**Task directions:** The answer is one number. Say how many lines in the entries below include the word "thumb".

**Study material:**

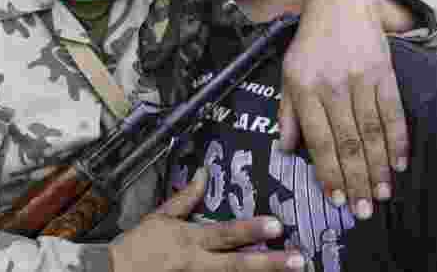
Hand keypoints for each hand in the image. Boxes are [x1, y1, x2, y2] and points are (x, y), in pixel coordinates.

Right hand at [109, 168, 304, 271]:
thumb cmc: (137, 247)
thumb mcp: (160, 218)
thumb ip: (186, 199)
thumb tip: (203, 175)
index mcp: (190, 241)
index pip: (225, 234)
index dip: (251, 229)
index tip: (277, 225)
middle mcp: (197, 265)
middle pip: (239, 265)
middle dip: (271, 263)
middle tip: (299, 260)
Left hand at [278, 0, 409, 220]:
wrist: (341, 4)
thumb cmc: (310, 45)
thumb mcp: (289, 74)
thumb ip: (288, 113)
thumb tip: (286, 150)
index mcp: (304, 88)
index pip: (318, 140)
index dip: (329, 173)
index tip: (338, 200)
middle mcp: (332, 85)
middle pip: (347, 142)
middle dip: (356, 180)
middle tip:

**Task solution:** 8